Once deployment is complete, you can find the deployed bundles under /Users/<username>/.bundle/

Using the Samples

The Test Data and Orchestrator bundle includes:

Test data initialization and load simulation
Multiple job to simulate end to end runs of the samples

Jobs

After deployment you should find the following jobs in your workspace:

Lakeflow Framework Samples - Run 1 - Load and Schema Initialization
Lakeflow Framework Samples - Run 2 - Load
Lakeflow Framework Samples - Run 3 - Load
Lakeflow Framework Samples - Run 4 - Load

These will be prefixed with the target and your username and suffixed with the logical environment you provided when deploying the samples.

For example: [dev jane_doe] Lakeflow Framework Samples - Run 1 - Load and Schema Initialization (_jd)

To execute the samples, simply execute the jobs in order to simulate the end to end run of the samples over the test data.

Pipelines

You can also of course execute individual pipelines as well, these also follow a similiar name convention with Lakeflow Samples in the name.

Destroying the Samples

To destroy the samples, you can use the destroy.sh script following the command specified below.

./destroy.sh -h <workspace_host> [-p <profile>] [-l <logical_env>]

Parameters:

-h, --host: Databricks workspace host URL (required)

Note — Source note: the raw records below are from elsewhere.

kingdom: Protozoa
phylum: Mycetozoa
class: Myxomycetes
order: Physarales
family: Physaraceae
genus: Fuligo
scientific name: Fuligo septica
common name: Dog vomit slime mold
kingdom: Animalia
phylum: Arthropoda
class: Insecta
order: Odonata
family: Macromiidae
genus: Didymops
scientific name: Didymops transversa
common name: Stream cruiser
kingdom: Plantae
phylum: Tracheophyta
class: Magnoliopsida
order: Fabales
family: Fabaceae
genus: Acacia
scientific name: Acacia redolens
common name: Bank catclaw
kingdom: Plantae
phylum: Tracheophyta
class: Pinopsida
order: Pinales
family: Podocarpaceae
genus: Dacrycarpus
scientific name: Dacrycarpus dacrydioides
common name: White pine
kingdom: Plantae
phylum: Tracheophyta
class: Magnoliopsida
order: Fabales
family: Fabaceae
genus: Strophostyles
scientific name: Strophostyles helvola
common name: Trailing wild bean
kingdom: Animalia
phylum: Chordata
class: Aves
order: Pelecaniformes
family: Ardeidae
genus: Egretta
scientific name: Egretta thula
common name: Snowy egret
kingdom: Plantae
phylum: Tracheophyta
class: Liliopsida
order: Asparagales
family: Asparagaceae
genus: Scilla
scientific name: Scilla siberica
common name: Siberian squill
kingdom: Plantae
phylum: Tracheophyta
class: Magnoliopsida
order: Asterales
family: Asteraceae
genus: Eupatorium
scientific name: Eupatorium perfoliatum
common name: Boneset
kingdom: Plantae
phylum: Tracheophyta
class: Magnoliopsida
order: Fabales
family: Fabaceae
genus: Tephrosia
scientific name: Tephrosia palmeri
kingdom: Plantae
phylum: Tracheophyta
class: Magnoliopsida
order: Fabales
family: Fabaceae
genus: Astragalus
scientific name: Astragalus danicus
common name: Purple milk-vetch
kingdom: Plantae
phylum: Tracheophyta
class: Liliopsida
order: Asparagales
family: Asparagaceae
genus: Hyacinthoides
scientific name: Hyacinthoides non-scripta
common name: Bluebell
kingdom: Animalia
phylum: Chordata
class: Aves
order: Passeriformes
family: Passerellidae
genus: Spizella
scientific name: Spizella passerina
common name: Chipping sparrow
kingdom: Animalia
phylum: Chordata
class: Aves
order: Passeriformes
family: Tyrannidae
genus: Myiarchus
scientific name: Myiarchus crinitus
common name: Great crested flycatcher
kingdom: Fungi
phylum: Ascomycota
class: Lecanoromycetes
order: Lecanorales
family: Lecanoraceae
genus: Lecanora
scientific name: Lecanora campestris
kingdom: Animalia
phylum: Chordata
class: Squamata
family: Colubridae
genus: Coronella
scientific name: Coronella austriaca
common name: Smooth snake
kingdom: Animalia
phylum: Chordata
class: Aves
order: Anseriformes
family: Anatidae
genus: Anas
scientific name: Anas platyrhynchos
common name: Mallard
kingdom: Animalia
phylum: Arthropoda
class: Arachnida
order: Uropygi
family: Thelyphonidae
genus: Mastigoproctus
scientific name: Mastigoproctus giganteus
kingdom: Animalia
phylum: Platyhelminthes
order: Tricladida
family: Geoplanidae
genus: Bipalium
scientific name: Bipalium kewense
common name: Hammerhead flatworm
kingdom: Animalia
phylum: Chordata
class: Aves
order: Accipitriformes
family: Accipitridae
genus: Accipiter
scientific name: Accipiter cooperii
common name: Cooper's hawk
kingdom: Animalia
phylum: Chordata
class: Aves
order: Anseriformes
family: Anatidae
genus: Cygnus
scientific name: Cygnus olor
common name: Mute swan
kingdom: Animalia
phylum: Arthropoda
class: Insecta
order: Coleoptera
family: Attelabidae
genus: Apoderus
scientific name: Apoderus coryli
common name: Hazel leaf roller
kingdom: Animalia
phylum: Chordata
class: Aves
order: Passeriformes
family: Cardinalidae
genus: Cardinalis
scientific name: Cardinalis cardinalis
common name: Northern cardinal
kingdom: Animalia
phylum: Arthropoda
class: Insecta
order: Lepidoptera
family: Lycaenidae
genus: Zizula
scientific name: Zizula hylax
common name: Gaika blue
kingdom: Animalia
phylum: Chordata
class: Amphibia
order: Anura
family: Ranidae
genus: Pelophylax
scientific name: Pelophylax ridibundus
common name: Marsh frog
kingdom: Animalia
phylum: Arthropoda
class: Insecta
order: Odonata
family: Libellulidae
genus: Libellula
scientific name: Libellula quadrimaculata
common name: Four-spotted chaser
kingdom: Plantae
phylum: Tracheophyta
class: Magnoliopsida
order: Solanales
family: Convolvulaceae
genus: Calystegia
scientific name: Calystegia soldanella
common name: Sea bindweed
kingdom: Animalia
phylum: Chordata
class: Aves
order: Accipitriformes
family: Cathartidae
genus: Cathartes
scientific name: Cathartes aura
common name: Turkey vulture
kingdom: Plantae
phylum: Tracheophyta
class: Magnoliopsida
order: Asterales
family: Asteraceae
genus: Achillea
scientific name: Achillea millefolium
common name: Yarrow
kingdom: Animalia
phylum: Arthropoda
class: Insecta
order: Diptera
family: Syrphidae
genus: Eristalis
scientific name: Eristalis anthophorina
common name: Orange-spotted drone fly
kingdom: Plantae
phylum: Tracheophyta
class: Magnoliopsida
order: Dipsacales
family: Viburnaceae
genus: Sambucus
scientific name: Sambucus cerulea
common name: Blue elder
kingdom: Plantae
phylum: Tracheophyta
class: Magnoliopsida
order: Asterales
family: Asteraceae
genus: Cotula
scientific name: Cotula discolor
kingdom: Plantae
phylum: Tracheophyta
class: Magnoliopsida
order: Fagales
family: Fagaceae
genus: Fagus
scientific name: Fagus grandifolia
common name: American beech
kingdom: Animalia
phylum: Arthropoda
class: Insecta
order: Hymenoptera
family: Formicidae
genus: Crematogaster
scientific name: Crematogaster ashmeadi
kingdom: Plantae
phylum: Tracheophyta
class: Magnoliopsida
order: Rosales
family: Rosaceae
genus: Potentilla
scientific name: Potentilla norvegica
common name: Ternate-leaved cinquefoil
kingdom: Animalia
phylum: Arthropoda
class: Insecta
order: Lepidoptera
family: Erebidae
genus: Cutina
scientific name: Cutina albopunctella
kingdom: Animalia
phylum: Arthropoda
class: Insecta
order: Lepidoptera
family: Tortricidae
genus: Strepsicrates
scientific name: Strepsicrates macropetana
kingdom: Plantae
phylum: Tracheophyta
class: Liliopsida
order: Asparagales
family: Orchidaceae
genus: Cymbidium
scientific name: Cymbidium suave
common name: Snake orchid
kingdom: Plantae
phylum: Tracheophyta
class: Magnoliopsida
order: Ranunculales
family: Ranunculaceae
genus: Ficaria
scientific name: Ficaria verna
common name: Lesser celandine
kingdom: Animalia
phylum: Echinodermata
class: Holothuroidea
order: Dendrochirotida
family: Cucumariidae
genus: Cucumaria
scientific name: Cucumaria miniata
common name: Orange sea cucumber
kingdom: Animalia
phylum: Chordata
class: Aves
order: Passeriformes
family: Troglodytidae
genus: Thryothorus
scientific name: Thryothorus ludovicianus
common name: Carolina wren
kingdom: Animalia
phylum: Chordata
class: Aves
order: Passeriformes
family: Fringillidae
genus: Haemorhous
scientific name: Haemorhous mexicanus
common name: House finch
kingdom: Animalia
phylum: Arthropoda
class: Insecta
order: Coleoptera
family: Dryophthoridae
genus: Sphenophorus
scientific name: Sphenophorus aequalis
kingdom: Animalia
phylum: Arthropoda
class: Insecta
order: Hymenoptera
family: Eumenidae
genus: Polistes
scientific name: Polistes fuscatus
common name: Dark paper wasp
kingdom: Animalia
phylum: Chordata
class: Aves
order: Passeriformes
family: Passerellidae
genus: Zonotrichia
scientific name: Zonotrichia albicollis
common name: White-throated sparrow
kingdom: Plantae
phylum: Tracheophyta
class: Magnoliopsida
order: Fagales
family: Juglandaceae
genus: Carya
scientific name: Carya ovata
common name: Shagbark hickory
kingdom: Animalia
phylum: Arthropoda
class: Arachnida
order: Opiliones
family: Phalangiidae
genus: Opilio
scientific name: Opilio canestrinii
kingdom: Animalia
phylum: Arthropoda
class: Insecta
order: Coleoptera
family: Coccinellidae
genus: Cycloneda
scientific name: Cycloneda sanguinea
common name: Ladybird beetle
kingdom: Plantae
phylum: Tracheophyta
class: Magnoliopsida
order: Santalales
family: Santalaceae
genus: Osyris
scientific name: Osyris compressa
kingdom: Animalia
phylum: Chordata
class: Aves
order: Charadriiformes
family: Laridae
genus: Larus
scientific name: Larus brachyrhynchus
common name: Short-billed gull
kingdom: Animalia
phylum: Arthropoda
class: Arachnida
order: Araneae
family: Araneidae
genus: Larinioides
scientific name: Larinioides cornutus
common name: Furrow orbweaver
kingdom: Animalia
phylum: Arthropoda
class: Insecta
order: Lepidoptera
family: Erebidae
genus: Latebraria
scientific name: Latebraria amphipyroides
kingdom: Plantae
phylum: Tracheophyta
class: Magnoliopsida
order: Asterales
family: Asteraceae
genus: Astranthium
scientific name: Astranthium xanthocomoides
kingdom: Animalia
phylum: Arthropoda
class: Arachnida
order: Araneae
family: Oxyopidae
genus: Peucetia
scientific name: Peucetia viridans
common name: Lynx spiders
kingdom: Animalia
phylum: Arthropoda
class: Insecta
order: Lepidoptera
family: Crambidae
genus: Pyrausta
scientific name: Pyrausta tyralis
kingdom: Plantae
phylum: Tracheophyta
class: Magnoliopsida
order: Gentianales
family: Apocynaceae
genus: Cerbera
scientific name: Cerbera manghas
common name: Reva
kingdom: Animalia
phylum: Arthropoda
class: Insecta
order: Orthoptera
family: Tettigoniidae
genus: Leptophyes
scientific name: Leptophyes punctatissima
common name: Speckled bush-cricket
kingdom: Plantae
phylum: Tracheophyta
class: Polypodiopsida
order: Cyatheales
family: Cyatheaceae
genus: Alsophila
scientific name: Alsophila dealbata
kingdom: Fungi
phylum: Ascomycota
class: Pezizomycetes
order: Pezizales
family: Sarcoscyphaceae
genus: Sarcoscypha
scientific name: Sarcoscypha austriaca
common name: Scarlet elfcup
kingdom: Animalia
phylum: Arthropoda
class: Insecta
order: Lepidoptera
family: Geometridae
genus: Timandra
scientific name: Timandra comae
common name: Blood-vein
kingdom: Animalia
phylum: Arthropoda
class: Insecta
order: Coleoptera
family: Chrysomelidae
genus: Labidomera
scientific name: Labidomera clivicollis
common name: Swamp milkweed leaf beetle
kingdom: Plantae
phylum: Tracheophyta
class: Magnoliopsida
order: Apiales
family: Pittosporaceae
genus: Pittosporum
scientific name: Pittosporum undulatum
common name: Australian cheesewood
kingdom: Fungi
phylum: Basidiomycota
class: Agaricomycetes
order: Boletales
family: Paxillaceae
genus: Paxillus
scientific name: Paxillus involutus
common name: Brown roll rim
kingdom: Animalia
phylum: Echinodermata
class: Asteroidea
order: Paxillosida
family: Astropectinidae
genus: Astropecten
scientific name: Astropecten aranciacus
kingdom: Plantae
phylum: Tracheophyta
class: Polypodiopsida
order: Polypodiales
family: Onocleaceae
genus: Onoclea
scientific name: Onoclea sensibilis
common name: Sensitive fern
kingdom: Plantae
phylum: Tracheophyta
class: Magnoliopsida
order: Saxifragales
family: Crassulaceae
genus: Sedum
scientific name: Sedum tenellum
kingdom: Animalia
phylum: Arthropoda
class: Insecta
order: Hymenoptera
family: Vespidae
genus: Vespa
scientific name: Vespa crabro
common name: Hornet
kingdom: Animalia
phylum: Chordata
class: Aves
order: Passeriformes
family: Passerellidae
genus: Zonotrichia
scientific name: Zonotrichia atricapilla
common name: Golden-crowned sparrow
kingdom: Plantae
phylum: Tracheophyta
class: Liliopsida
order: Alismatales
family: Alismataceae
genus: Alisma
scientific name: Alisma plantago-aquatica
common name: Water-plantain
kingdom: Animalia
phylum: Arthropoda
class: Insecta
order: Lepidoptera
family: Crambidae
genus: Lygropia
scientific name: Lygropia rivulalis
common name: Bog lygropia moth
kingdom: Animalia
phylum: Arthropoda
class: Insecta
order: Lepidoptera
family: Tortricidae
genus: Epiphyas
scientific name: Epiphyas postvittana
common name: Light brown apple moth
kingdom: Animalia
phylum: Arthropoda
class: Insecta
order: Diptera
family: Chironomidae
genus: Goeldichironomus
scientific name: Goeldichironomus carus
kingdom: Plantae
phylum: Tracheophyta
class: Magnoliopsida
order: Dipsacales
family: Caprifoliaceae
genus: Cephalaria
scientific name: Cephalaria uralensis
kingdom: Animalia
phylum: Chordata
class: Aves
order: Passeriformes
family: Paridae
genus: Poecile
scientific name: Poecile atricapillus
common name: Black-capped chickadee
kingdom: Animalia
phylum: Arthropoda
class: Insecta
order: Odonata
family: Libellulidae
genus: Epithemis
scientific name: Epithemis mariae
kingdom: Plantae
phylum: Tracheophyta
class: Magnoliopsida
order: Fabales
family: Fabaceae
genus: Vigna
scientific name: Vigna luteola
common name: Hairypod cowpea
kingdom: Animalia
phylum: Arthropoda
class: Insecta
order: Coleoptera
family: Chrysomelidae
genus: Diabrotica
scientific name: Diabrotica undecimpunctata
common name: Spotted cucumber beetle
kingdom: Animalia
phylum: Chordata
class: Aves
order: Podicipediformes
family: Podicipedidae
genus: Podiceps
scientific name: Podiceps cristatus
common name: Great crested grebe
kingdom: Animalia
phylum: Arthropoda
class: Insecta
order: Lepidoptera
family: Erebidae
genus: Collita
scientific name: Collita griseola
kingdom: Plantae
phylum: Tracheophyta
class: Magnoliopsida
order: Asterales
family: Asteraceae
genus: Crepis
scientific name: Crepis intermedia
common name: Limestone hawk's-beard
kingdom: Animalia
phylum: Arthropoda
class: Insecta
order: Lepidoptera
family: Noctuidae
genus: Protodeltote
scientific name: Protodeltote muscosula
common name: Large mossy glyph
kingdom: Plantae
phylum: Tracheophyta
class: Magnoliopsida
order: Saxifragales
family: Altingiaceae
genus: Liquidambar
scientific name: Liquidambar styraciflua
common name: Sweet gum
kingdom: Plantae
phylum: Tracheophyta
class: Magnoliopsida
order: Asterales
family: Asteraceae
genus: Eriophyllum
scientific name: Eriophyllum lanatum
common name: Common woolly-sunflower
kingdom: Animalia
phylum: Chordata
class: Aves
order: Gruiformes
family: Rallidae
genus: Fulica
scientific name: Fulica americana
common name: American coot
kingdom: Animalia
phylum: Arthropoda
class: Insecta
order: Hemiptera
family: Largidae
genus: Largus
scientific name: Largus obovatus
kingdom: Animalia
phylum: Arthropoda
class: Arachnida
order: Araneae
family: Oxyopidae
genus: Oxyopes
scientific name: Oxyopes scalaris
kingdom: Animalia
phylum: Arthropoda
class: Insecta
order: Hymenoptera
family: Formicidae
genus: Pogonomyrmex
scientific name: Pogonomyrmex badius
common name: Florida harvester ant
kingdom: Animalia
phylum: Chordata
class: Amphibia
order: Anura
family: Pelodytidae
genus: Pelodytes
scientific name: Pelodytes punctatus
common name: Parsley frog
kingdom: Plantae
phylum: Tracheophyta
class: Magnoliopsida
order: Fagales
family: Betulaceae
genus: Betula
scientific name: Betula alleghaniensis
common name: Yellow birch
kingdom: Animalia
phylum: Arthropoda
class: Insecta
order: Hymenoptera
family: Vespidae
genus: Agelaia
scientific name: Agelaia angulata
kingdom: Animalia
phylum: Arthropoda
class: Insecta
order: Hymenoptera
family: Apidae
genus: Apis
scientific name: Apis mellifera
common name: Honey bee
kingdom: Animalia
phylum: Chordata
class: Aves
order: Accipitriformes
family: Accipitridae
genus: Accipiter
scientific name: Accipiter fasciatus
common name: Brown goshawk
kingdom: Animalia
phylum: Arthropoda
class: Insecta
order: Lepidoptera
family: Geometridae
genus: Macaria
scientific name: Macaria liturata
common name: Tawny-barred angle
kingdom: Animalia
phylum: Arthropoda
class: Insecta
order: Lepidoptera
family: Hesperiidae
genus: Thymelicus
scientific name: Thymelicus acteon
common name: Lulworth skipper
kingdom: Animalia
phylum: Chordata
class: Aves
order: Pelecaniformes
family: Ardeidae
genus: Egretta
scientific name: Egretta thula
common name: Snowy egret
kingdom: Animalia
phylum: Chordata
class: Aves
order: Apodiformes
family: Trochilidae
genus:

-p, --profile: Databricks CLI profile (optional, defaults to DEFAULT)

-l, --logical_env: Logical environment suffix for schema names (optional)

TPC-H Sample

The TPC-H sample is based off the TPC-H schema in the UC catalog and reverse engineered to demonstrate end to end streaming data warehouse.

To deploy the TPC-H sample, you can use the deploy_tpch.sh script following the same methods specified above.

This sample is currently still being built with an initial cut targetted for Sept 2025.